Reinert v. Proud
Before: Fricke
FRICKE, J.,
pro tem.
Action by appellant for balance due on a promissory note secured by a trust deed.
The first point urged is that no issue was raised as to the allegation of paragraph IV of the complaint “that on the 18th day of January, 1930”, Jane J. Rosenquist assigned without recourse her entire interest in the note and trust deed to the plaintiff, and that “since said 18th day of January, 1930, the plaintiff has been and now is the sole owner and holder of the said note and deed of trust”. The answer is as follows: “That defendant has no information or belief sufficient to enable him to answer the allegation of paragraph IV of said complaint and basing his denial upon that ground he denies the allegation therein contained and the whole thereof.” Appellant contends that this form of denial constitutes a negative pregnant and is in effect an admission that the facts pleaded occurred and is merely a denial that they occurred on the particular date named, and that the finding of the trial court that no assignment was made is error.

■ RECORD LIST
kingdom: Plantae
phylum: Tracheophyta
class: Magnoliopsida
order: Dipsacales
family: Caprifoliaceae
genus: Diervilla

==

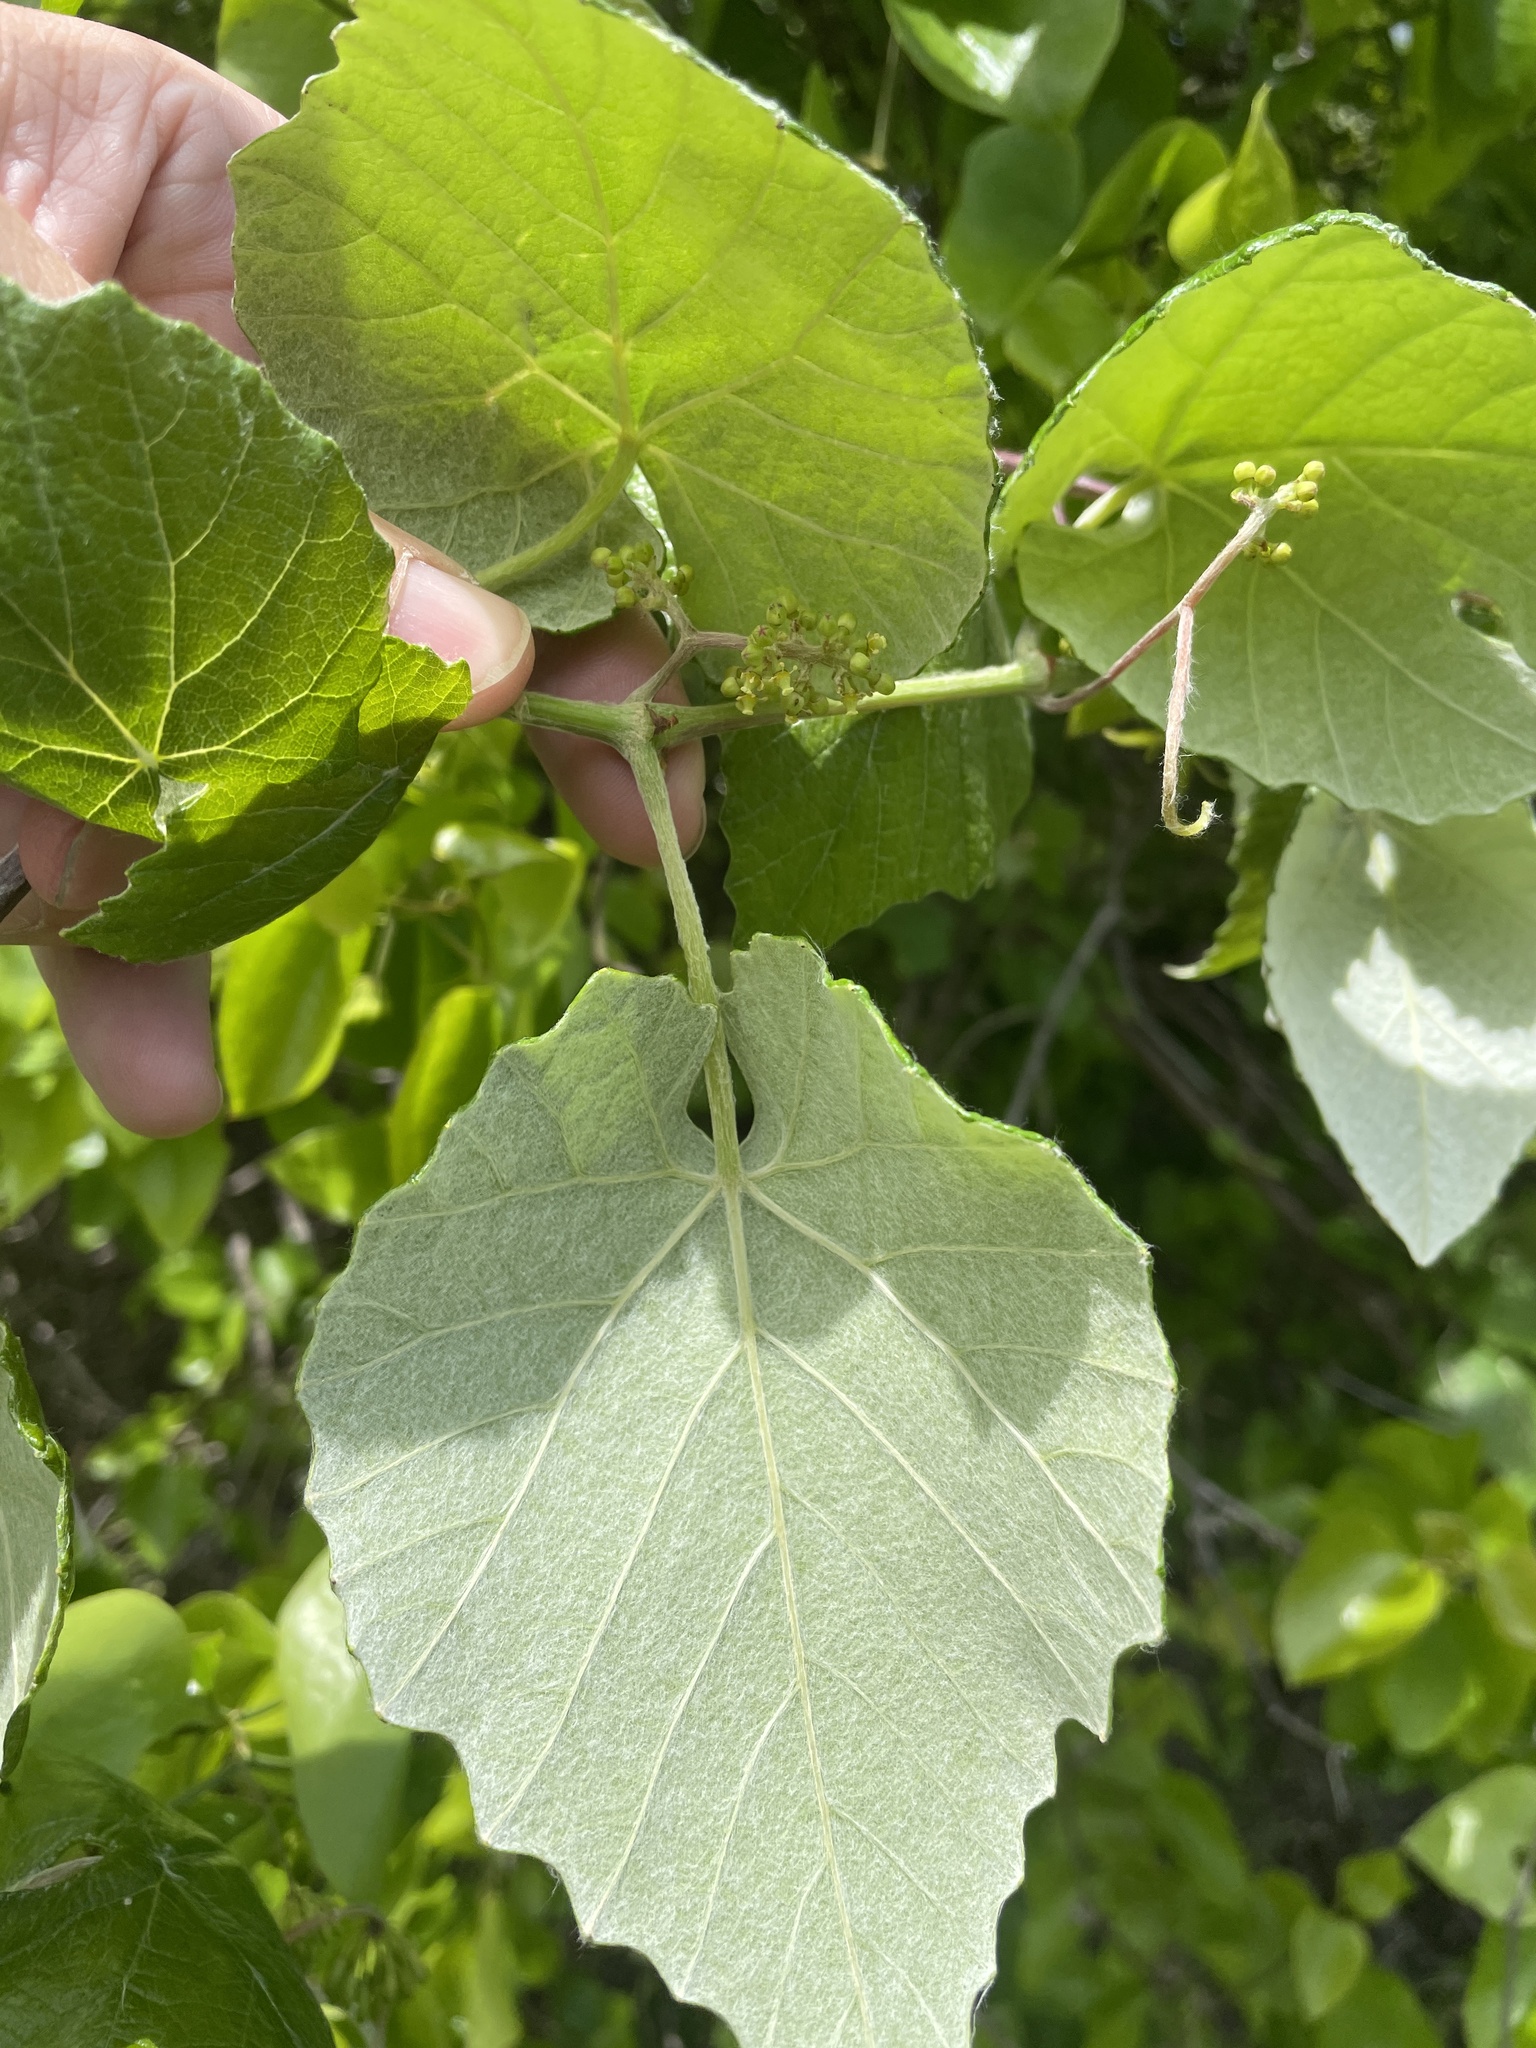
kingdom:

■ DIRECTIVE 1
Please answer these about the court opinion above the entries:
(a) What does the appellant seek in this action?
(b) Who assigned her interest in the note and trust deed to the plaintiff?
(c) What does the appellant say the defendant's form of denial constitutes?
■ DIRECTIVE 2
Render this sentence from the court opinion into Spanish: "Action by appellant for balance due on a promissory note secured by a trust deed."
■ DIRECTIVE 3
Proceed with the court opinion, picking up after its last sentence.

■ TASK ANSWER 1
(a) The balance due on a promissory note secured by a trust deed.
(b) Jane J. Rosenquist.
(c) A negative pregnant.

■ TASK ANSWER 2
Demanda del apelante por el saldo adeudado de un pagaré garantizado con una escritura de fideicomiso.

■ TASK ANSWER 3
This contention is not based upon the denial being based upon the lack of information or belief, but challenges the validity of a general denial of the allegations of a paragraph
[171]
of the complaint and the whole thereof. The decision of the question depends upon the proper construction of section 437 of the Code of Civil Procedure as amended in 1927. By that amendment the previously existing requirement that the denial of each allegation controverted must “be specific” ceased to exist and there was added to the section the provision that “The denials of allegations controverted may be stated by reference to specific paragraphs or parts of the complaint; or by express admission of certain allegations of the complaint with a general denial of all the allegations not so admitted; or by a denial of certain allegations upon information and belief, or for lack of sufficient information and belief, with a general denial of all allegations not so denied or expressly admitted.” In
Del Fanta
v.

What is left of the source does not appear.